In 1890 the United States removed the Flathead Indians from the Bitter Root Valley to the Jocko Reservation in Montana. The Indians who gave their consent to the release of the Flathead lands are listed in this document along with the relating acts and supporting documents that we have found.
These lands lie in nine different townships, the extreme tracts being 24 miles apart.

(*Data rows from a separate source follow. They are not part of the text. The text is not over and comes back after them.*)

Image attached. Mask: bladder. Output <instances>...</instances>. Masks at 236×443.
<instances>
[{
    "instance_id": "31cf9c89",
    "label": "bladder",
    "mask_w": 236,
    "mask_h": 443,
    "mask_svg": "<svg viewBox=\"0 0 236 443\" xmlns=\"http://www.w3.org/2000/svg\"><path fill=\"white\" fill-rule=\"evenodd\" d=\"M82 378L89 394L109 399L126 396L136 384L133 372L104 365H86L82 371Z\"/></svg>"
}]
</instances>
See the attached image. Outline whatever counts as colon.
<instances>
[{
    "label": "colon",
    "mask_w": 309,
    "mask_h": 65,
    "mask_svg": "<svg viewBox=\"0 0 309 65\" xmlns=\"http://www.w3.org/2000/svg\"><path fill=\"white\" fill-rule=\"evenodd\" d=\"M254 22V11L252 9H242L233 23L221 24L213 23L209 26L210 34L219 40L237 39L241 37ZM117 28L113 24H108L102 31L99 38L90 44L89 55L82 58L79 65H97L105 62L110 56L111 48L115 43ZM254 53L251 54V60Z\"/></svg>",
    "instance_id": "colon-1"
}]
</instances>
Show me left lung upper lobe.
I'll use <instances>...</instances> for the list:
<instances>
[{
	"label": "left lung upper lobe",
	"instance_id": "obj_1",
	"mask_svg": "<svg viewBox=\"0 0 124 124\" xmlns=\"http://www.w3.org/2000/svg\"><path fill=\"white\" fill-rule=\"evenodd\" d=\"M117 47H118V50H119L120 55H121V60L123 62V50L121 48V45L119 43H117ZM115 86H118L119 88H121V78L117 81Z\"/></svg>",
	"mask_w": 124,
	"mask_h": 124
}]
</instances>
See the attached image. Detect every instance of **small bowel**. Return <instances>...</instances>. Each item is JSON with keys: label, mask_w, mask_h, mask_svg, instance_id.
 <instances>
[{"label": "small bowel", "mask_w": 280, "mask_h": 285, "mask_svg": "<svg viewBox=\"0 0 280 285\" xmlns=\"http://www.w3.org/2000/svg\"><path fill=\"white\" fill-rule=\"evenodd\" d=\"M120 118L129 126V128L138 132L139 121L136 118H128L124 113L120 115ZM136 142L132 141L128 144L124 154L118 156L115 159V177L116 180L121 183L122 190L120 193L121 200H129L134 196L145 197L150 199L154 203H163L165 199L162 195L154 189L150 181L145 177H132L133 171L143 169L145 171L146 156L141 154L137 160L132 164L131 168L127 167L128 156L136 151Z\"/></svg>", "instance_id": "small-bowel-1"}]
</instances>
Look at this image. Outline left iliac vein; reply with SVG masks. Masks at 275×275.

The allotters had the privilege either to accept the land so diminished or to select other lands.
Act of June 5, 1872
An act to provide for the removal of the Flathead and other Indians from the Bitter-Root Valley, in the Territory of Montana.
The above act is amended as to the payment of the annual installments and the purchase of land provided in section 2 by the act of Feb. 11, 1874, 18 Stat., 15, and as to the lands allotted to individual Indians by the acts of March 2, 1889, post, p. 326, and July 1, 1898, post, p. 667, providing for the sale of such lands with the consent of the allottees and the removal of the Indians to the Jocko Reservation.
By the act of March 3, 1891, post, p. 437, right of way was given the Missoula and Northern Railway through the Jocko Reservation.
A commission to negotiate with the Crow, Flathead, and other tribes was provided by the act of June 10, 1896, 29 Stat., 341 which was continued, by June 6, 1900, 31 Stat., 302, to June 30, 1901. (See Annual Report, 1900, p. 52.)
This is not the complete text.